La imitación conduce a mejorar la eficiencia estática, se reducen los precios y se incorporan tecnologías y experiencias de gestión valiosas, pero la innovación estimula la eficiencia dinámica de la economía, el potencial de desarrollo de la sociedad, al incrementar la tasa de crecimiento de la productividad.
En la práctica europea y española de defensa de la competencia las prioridades se han centrado en la eficiencia estática. Primer objetivo: había que limitar los márgenes y beneficios pues se consideraba que eran una manifestación del ejercicio del poder de mercado. Una rentabilidad elevada era prueba del abuso y explotación de situaciones de privilegio en un mercado. Segundo objetivo: la eficiencia técnica, la competencia promueve la imitación porque las empresas que no cambian corren el riesgo de no sobrevivir. Por ello, las empresas van incorporando las nuevas ideas que han desarrollado los pioneros, y esta imitación genera una reducción en los costes y una fuerte rivalidad en precios.
La innovación era el tercer objetivo a desarrollar, pero resultaba ambiguo y difícil de implementar. Además, se ha interpretado que la innovación tiene que ver más con el gasto en I+D+i, la transferencia de tecnología de las universidades o los programas de apoyo a la mejora tecnológica, y era responsabilidad de otras autoridades públicas.
A mi juicio, esa escala de prioridades debería alterarse porque el orden está obsoleto. El objetivo central de la política de la competencia debe ser el de estimular la innovación. Los beneficios de la competencia son mucho más amplios para la sociedad que la promoción del interés de los consumidores, basado en precios muy bajos y rentabilidades reducidas. El principal valor de la competencia es que incentiva el cambio, fomenta el posicionamiento diferenciado. El monopolio, por el contrario, es la vida tranquila y sin sobresaltos.

:::::

(Lista de tareas)
- A) Repite literalmente el pasaje del texto sobre la política de competencia que empieza en "La imitación conduce" y termina en "de la productividad.".
- B) Responde con brevedad estas preguntas sobre el texto sobre la política de competencia:
(i) ¿Qué tipo de eficiencia mejora la imitación?
(ii) ¿Cuál era el primer objetivo en la práctica europea y española de defensa de la competencia?
(iii) ¿Cómo describe el texto el monopolio?
- C) Continúa el texto sobre la política de competencia a partir de su última oración.
Los registros no guardan relación con el texto sobre la política de competencia.

(Material extraído)
:::::

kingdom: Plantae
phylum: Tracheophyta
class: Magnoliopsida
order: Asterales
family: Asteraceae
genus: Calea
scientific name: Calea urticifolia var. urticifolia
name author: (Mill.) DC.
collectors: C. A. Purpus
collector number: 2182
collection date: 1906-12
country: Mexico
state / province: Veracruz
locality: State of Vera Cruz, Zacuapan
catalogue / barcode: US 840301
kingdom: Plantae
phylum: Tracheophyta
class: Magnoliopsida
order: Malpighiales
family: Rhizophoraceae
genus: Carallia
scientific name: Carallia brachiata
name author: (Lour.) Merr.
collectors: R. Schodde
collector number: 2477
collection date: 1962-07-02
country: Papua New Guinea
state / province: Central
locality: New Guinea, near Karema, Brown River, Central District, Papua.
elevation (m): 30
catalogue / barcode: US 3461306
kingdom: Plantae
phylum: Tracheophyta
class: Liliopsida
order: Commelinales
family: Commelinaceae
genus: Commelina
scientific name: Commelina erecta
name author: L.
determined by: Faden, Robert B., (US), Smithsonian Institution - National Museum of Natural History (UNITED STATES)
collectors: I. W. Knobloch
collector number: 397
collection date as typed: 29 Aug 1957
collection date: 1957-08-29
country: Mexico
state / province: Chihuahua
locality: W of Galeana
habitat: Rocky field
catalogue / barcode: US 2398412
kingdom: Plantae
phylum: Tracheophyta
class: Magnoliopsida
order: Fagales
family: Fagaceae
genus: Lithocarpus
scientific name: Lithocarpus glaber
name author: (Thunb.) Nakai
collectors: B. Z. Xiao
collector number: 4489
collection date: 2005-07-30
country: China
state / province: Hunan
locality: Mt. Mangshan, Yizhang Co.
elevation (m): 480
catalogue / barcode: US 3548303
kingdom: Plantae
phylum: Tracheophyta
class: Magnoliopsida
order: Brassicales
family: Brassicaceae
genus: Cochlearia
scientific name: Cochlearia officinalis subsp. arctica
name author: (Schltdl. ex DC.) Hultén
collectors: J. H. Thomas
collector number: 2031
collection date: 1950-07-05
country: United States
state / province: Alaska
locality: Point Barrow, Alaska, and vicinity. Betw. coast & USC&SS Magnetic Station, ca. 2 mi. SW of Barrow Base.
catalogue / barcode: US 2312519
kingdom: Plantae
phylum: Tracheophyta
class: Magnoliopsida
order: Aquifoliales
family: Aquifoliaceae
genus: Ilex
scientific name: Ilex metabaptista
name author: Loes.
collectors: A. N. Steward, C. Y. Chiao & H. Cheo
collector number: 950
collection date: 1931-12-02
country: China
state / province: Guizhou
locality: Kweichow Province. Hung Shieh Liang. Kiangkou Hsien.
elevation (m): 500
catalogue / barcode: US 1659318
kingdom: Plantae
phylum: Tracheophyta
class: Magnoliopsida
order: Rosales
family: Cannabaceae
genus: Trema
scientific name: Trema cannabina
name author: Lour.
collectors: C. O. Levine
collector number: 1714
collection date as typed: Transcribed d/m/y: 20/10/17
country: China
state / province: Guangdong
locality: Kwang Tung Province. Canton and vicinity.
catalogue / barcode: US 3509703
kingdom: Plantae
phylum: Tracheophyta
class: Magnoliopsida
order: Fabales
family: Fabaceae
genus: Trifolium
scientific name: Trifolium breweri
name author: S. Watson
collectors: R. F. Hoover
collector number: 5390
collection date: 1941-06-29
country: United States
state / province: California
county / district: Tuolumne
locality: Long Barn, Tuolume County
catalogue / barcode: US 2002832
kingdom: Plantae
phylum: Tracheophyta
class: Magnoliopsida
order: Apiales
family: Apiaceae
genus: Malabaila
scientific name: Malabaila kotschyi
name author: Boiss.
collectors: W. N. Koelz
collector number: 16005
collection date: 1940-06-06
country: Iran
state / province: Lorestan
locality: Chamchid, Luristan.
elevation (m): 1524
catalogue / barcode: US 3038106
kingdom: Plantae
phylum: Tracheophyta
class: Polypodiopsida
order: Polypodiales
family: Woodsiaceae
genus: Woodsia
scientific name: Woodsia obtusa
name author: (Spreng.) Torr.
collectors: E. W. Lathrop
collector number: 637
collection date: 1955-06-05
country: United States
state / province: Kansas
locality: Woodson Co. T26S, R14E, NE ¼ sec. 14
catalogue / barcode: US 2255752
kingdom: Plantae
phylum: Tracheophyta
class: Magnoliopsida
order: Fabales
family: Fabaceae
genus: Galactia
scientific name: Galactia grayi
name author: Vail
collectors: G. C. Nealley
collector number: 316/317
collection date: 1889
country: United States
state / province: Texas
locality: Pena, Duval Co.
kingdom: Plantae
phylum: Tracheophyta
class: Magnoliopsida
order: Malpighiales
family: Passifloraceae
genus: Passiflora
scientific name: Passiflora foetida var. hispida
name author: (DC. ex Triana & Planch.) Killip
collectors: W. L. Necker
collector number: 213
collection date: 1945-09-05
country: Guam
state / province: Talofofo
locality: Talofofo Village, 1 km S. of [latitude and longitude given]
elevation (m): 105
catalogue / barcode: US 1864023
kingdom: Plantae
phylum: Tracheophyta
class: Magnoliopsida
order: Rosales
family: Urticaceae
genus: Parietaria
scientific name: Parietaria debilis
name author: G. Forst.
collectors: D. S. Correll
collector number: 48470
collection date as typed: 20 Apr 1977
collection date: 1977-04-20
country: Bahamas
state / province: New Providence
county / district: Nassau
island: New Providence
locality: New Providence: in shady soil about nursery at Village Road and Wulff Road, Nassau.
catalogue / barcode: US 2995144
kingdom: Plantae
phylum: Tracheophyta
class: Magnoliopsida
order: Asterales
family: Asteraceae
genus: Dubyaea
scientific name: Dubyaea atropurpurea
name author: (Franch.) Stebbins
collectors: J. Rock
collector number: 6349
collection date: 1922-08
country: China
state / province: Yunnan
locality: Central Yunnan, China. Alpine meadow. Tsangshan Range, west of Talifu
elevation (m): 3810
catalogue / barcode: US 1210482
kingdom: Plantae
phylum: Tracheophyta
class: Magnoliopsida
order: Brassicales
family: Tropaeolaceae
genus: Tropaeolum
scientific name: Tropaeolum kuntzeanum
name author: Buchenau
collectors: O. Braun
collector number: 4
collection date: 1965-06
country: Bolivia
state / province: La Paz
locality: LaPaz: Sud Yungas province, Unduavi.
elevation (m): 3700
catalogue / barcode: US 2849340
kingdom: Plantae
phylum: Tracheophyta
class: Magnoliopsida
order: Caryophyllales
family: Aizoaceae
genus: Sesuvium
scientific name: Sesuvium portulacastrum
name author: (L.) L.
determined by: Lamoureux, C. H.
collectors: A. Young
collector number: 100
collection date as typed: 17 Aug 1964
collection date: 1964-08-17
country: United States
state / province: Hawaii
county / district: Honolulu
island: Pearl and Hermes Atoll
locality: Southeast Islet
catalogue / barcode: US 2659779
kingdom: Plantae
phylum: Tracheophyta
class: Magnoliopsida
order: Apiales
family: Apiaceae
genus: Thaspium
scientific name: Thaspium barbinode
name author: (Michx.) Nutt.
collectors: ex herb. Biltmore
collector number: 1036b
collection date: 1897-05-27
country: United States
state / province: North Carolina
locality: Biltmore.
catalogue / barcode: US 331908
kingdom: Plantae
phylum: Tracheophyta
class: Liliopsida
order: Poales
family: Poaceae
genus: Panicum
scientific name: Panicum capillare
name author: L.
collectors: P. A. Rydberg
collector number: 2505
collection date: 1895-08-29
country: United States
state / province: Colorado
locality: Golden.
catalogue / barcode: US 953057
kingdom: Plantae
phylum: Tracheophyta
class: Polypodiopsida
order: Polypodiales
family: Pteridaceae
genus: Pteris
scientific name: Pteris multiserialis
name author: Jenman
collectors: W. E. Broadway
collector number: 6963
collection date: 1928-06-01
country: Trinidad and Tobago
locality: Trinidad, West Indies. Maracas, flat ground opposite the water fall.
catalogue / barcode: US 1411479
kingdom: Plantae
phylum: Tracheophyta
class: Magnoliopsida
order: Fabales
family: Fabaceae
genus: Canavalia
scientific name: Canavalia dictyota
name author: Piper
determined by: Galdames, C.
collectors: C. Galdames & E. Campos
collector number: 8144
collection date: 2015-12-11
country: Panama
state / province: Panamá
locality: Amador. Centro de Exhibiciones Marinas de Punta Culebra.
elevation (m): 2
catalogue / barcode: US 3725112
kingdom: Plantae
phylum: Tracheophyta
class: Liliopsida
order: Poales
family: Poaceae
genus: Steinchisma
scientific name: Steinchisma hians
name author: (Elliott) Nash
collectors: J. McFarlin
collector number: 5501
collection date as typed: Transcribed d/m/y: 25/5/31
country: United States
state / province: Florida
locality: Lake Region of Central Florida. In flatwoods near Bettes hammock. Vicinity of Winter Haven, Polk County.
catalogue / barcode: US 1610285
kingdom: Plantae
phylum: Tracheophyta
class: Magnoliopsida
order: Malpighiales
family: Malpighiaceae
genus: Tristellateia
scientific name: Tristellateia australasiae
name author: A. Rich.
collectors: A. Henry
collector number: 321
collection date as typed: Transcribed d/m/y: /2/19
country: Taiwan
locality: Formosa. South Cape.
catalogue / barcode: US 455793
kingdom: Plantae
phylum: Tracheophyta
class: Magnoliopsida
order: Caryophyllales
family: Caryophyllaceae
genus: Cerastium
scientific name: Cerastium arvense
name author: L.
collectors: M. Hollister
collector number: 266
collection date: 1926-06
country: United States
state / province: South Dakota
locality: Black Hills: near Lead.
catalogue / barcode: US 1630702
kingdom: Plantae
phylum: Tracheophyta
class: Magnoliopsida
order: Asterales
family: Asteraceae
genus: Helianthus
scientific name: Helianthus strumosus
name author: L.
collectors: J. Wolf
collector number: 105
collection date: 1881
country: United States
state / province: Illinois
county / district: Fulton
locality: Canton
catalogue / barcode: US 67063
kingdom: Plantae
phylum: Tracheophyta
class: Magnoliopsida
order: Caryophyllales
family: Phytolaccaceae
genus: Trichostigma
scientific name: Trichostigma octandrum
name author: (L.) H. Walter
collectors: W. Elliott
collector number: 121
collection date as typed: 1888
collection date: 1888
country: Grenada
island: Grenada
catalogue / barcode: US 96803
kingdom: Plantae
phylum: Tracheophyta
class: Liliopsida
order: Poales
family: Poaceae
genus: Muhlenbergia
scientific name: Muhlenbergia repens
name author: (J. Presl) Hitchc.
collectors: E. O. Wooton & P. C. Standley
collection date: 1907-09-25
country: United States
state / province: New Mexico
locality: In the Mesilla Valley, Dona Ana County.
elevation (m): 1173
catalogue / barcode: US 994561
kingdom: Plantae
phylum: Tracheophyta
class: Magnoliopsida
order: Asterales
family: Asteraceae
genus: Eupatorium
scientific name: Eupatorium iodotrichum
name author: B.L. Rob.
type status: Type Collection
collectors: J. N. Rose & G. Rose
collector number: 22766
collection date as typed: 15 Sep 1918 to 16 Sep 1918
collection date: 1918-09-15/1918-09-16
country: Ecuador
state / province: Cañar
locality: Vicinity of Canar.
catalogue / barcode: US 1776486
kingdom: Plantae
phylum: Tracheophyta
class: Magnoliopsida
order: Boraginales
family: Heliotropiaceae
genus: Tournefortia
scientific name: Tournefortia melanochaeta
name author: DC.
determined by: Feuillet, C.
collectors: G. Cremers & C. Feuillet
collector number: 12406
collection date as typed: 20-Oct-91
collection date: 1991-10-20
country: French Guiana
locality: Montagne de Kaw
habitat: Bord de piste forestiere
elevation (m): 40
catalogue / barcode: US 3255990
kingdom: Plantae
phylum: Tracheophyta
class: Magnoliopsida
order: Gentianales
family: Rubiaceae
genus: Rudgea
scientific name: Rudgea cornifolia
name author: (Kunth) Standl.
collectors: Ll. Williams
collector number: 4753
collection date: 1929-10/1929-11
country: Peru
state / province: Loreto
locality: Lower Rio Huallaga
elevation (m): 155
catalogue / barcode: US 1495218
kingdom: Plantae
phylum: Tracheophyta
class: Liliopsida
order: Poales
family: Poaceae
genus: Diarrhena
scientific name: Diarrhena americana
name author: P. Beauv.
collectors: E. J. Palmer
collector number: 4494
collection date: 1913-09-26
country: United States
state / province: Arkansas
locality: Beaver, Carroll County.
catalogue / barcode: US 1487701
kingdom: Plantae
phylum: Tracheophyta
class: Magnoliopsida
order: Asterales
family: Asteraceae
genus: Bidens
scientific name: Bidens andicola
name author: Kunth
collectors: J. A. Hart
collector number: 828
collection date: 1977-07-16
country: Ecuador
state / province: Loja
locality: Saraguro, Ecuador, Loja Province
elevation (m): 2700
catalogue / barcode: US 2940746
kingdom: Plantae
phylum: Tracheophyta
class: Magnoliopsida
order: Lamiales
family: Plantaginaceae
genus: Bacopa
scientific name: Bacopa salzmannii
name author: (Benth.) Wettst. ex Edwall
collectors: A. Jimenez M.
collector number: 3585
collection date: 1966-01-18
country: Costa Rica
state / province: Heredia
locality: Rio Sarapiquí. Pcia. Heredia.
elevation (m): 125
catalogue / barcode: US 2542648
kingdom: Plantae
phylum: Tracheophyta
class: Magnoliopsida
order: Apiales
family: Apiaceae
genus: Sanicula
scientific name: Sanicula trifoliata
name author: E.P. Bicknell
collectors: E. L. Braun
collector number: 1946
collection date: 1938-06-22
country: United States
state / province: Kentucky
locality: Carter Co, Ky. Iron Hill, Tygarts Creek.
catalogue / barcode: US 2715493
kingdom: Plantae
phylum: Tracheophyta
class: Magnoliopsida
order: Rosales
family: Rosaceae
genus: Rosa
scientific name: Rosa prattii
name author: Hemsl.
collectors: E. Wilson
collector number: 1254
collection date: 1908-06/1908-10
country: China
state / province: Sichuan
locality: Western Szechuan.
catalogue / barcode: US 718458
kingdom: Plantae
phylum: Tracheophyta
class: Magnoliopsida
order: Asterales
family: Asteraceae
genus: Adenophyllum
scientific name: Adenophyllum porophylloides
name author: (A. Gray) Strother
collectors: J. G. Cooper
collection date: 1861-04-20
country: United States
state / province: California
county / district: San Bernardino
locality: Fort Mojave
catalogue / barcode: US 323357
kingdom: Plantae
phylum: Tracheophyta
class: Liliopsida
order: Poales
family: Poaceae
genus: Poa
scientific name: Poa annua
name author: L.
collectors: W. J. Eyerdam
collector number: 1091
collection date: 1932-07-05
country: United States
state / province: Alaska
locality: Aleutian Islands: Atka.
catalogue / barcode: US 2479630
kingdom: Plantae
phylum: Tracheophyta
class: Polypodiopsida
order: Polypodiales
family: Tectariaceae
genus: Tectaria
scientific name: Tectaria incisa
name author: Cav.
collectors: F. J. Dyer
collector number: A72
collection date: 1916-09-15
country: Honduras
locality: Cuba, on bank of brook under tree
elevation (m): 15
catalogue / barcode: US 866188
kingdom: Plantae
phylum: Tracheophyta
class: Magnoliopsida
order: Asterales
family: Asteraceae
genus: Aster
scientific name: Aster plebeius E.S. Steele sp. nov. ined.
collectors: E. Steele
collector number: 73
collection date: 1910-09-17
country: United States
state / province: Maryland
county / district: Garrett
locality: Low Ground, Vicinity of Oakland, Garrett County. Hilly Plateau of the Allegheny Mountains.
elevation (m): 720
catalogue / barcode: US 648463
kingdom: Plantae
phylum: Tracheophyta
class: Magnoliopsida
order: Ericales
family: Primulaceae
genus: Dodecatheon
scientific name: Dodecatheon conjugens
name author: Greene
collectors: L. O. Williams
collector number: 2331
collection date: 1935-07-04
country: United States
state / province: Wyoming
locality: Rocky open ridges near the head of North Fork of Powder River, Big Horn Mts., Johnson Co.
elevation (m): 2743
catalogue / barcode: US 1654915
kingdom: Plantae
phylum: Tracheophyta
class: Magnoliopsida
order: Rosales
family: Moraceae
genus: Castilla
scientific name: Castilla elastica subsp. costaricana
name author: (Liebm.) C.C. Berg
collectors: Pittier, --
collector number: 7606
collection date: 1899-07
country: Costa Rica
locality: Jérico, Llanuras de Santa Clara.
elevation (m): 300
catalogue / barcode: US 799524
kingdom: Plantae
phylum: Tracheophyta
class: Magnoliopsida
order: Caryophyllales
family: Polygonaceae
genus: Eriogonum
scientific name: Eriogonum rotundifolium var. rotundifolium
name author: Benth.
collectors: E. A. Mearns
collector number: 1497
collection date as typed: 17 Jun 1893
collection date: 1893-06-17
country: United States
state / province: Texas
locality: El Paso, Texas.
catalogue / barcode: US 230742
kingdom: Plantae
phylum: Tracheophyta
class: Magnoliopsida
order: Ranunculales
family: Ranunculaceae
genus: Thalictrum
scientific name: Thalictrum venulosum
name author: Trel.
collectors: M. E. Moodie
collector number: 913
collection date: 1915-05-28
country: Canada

:::::

(Tus respuestas escritas)
- A)
La imitación conduce a mejorar la eficiencia estática, se reducen los precios y se incorporan tecnologías y experiencias de gestión valiosas, pero la innovación estimula la eficiencia dinámica de la economía, el potencial de desarrollo de la sociedad, al incrementar la tasa de crecimiento de la productividad.

- B)
(i) La eficiencia estática.
(ii) Limitar los márgenes y beneficios.
(iii) Como la vida tranquila y sin sobresaltos.

- C)
La competencia introduce estímulos para mejorar y diferenciarse mediante la innovación de los productos y la mejora en la gestión del capital tecnológico, organizativo y humano de las organizaciones. De esta forma las empresas crean más valor y esto se traduce en mayores excedentes para los consumidores y mejores márgenes para ellas. La rentabilidad empresarial es positiva cuando se fundamenta en mayores beneficios percibidos por los clientes y en significativas ventajas en tecnología y capacidades de gestión. Los beneficios son una señal valiosa cuando se sostienen mediante la búsqueda de posicionamientos singulares.
Por eso, el criterio para la política de la competencia, en la actualidad muy centrado en el estudio de cuotas e índices de concentración, debería cambiar. Bajo este nuevo enfoque la pregunta relevante es: ¿estas estrategias empresariales fomentan o reducen el crecimiento de la productividad de las empresas? ¿Esta fusión entre empresas va a promover, o no, la innovación?
Las ventajas de utilizar una guía más explícita para la acción y relacionar más claramente a la política de competencia con la innovación serían múltiples. Se ofrece un objetivo positivo a consumidores y empresas, la discusión sería sobre ámbitos para crear más valor y no tanto sobre cómo se reparte éste entre consumidores y empresas. Además la discusión estaría bien alineada con los objetivos más ambiciosos de mejora de la productividad y reforzaría y complementaría otras políticas públicas.
Por todo ello, reconocer los fundamentos económicos de la defensa de la competencia y marcar nuevas direcciones para su implementación requiere de un análisis profundo, pues esta política es esencial para el crecimiento futuro de la productividad de la economía.